Título: Boêmios 'canalhas' enganaram ex-ditador
Autor: Roberto Lameirinhas
Fonte: O Estado de São Paulo, 19/06/2005, Internacional, p. A16

SANTIAGO - Um dos mais interessantes restaurantes de Santiago está longe dos padrões internacionais de gastronomia. Trata-se de um botequim escondido num beco a três quadras do Palácio de La Moneda, a sede do governo chileno. O que falta em requinte e sofisticação sobra em tradição e história. El Rincón de los Canallas (O Recanto dos Canalhas) foi aberto em 1980, em plena ditadura de Augusto Pinochet, como um reduto clandestino dos boêmios de Santiago. Vigorava na época um rigoroso toque de recolher e o Rincón era o único lugar aberto de madrugada - clandestinamente, é claro. Jornalistas e radialistas que trabalhavam até tarde da noite iam para lá para comer e, principalmente, beber. Após a entrada, os clientes só poderiam sair quando o dia amanhecesse, em obediência ao toque de recolher. A única regra da casa nos anos de chumbo: política era assunto proibido.

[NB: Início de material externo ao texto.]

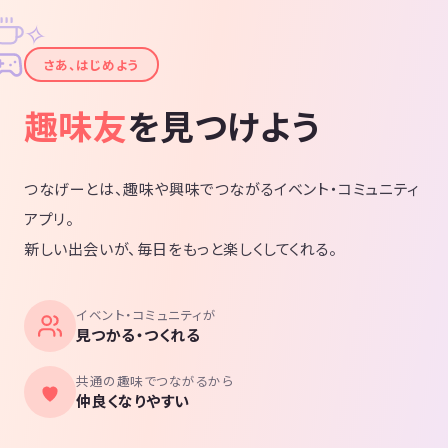
✧
✦
さあ、はじめよう
趣味友
を見つけよう
つなげーとは、趣味や興味でつながるイベント・コミュニティ
アプリ。
新しい出会いが、毎日をもっと楽しくしてくれる。
イベント・コミュニティが
見つかる・つくれる
共通の趣味でつながるから
仲良くなりやすい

É bem possível que simpatizantes do regime pinochetista tenham compartilhado noitadas regadas a muito vinho com ativistas pró-democracia. Pelo menos é assim que gosta de pensar o dono do local, Victor Paimenal Martínez. O caráter de ecumenismo político do local pode ter levado a temida Direção de Inteligência Nacional - Dina, a implacável polícia da ditadura - a fazer vista grossa ao funcionamento da casa.

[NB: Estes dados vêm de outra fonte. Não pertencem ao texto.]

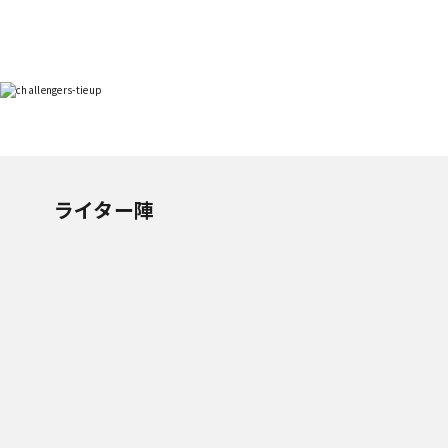
ライター陣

Incrustado numa escura e degradada área da cidade onde hoje proliferam casas de strip-tease e clubes nada familiares, o Rincón está longe de centros residenciais e, desde sua fundação, a pesada porta de ferro que dá acesso ao restaurante é mantida permanentemente fechada.

Para entrar, é preciso tocar a campainha e responder a uma senha. "És um canalha?", grita uma voz atrás do portão. "Somos todos", deve responder o cliente que pretende entrar.

A restrição sobre as conversas políticas não existe mais desde os últimos meses da ditadura e El Rincón de los Canallas tornou-se um reduto da esquerda. Hoje, logo ao entrar, o cliente dá de cara com um empoeirado pôster no qual aparecem abraçados o ex-presidente Salvador Allende e o poeta Pablo Neruda. Em outro local, uma foto do cantor e compositor Víctor Jara, uma das vítimas da ditadura.

Em todas as paredes proliferam milhares de igualmente empoeiradas mensagens de autoproclamados "canalhas". Chama a atenção uma mensagem, deixada no ano passado, pelo ex-prefeito de Santiago e candidato às eleições presidenciais de dezembro Joaquín Lavín - que já foi considerado o herdeiro político de Pinochet.

Entre mensagens de brasileiros, algumas trazem a estrela do Partido dos Trabalhadores e outras têm distintivos de clubes de futebol. As velhas mesas são servidas por apenas duas senhoras, parentes de Paimenal, que tratam todos os clientes por "canalha". "Que vão querer, canalhas?", perguntam. O cardápio é limitado: carne de boi, de porco, presunto ou lingüiça. Todos os pratos têm nomes que se referem à esquerda: "rebelde", "guerrilheiro", etc.